Una fra le regole grammaticali più sessiste della lingua italiana obbliga ad utilizzare il genere maschile se ci si riferisce ad una collettività di persone, di sesso maschile e femminile, anche qualora gli individui femmina siano numericamente superiori a quelli maschio. Un semplice dettame, ormai consolidato nell'uso comune della lingua, che nasconde però le radici socio-culturali delle disuguaglianze di genere. Gli studi di genere, diffusissimi al di fuori del territorio nazionale, approfondiscono le manifestazioni sociali, politiche, culturali ed economiche legate alla propria identità sessuale: uomo o donna, eterosessuali, omosessuali, transessuali e così via.

Secondo uno studio realizzato dall'Associazione Italiana di sociologia, presentato all'Università Roma Tre, su 57 atenei italiani solo in 16 sono presenti corsi in gender studies. In particolare, nel nostro Paese esistono solo 56 insegnamenti di genere, spalmati tra corsi di laurea triennali e magistrali, 12 corsi di perfezionamento, 6 master e 4 dottorati. Gli studi di genere, inoltre, attecchiscono solo in quei curricula tradizionalmente legati alle scienze umanistiche anche se, come ha ribadito Giada Sarra, dottoranda nel dipartimento di Scienze Politiche di Roma Tre, «è assurdo pensare che questi studi debbano essere relegati alle scienze sociali o della letteratura. Quando parliamo di genere parliamo di vita reale delle persone, di come percepiamo i nostri corpi, i nostri orientamenti sessuali, il nostro posto nella società. Si tratta di una formazione che dovrebbe essere estesa anche ad ambiti come quello medico ed economico».
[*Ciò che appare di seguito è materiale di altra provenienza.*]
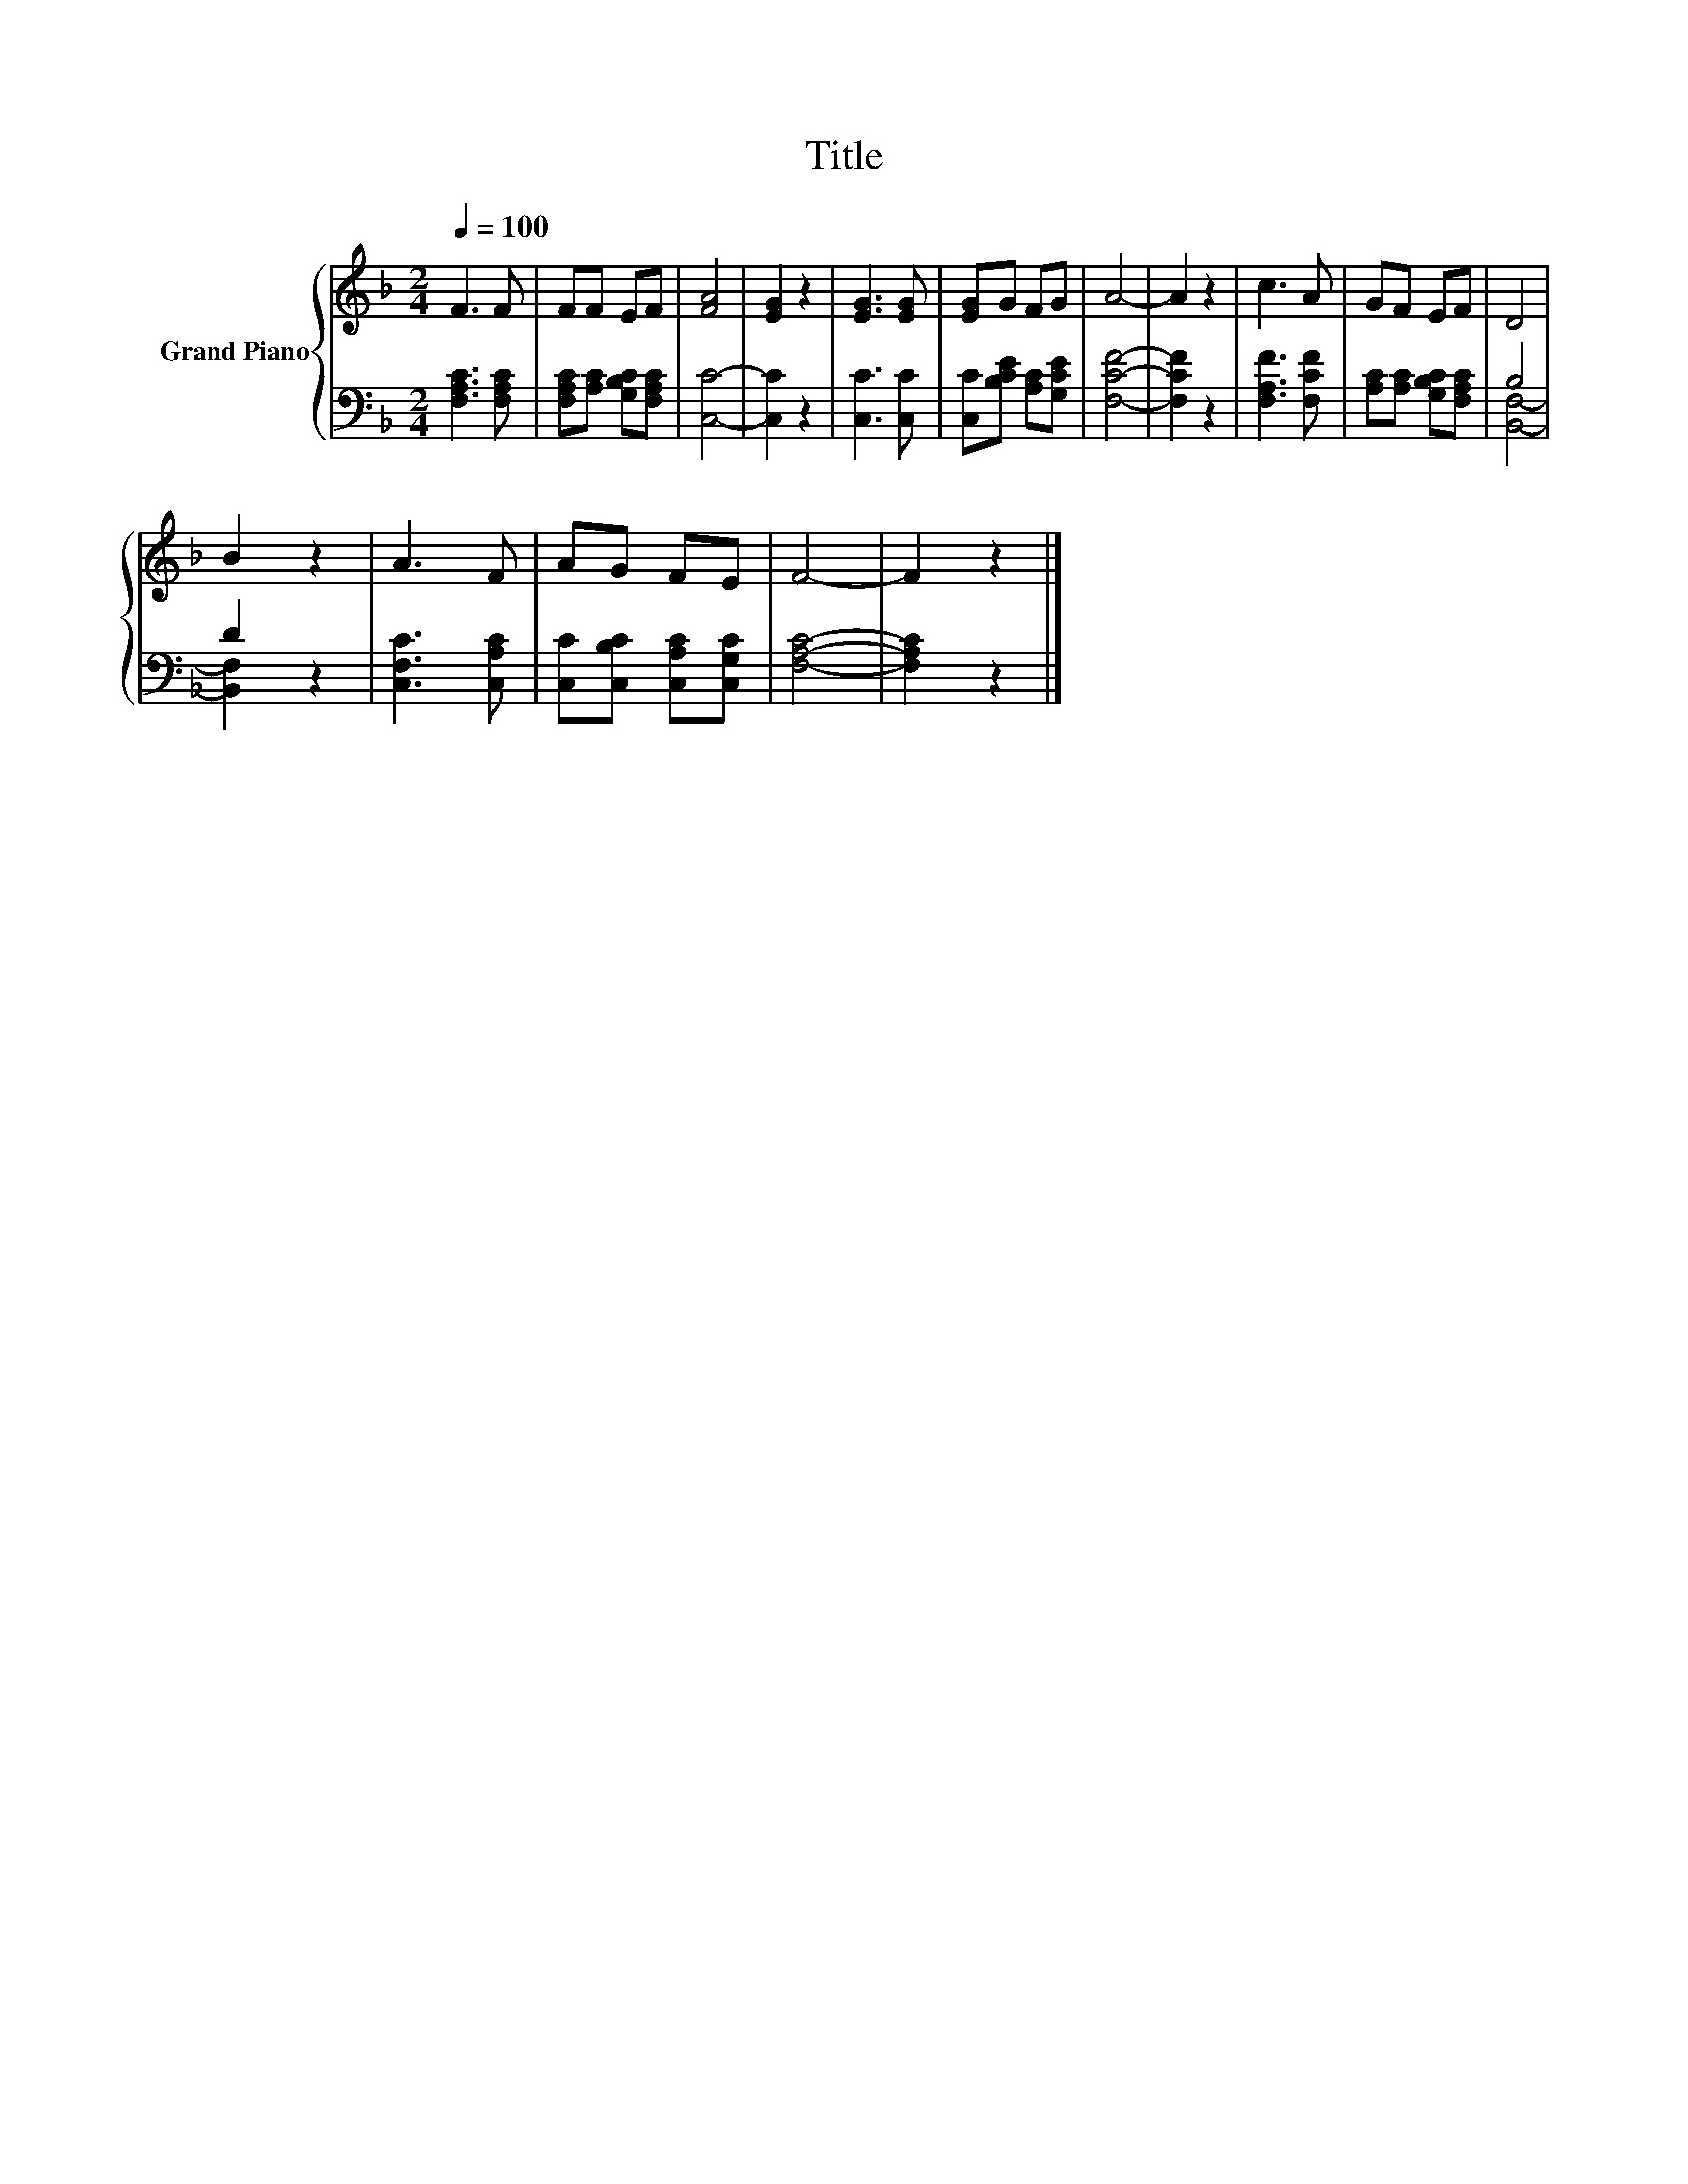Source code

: X:1
T:Title
%%score { 1 | ( 2 3 ) }
L:1/8
Q:1/4=100
M:2/4
K:F
V:1 treble nm="Grand Piano"
V:2 bass 
V:3 bass 
V:1
 F3 F | FF EF | [FA]4 | [EG]2 z2 | [EG]3 [EG] | [EG]G FG | A4- | A2 z2 | c3 A | GF EF | D4 | %11
 B2 z2 | A3 F | AG FE | F4- | F2 z2 |] %16
V:2
 [F,A,C]3 [F,A,C] | [F,A,C][A,C] [G,B,C][F,A,C] | [C,C]4- | [C,C]2 z2 | [C,C]3 [C,C] | %5
 [C,C][B,CE] [A,C][G,CE] | [F,CF]4- | [F,CF]2 z2 | [F,A,F]3 [F,CF] | [A,C][A,C] [G,B,C][F,A,C] | %10
 B,4 | D2 z2 | [C,F,C]3 [C,A,C] | [C,C][C,B,C] [C,A,C][C,G,C] | [F,A,C]4- | [F,A,C]2 z2 |] %16
V:3
 x4 | x4 | x4 | x4 | x4 | x4 | x4 | x4 | x4 | x4 | [B,,F,]4- | [B,,F,]2 z2 | x4 | x4 | x4 | x4 |] %16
Lo sviluppo dei gender studies in Italia persevera un filone piuttosto tradizionalista. La maggior parte dei corsi, infatti, è incentrata su argomenti gettonati, come il rapporto uomo-donna, mentre vengono snobbati temi come quello dell'omosessualità e della transessualità. A tutto ciò si aggiungono le sconfortanti statistiche che livello nazionale suggeriscono un chiaro disinteresse da parte degli studenti uomini sul tema: basti pensare che solo io 13% degli insegnanti universitari in materia è di sesso maschile.

L'università di Catania, dopo la chiusura e la successiva riapertura del corso in gender studies, si conferma in prima fila nel settore non soltanto nel Sud Italia. Nel frattempo, Giada Sarra propone di «includere nei programmi le diverse identità della società e iniziare a pensare ad estendere questi studi anche alle scuole secondarie. Non ci sarebbe nulla di strano. Pensiamo che negli Stati Uniti l'educazione sessuale è una materia obbligatoria da 15 anni». Un altro genere di studi è possibile.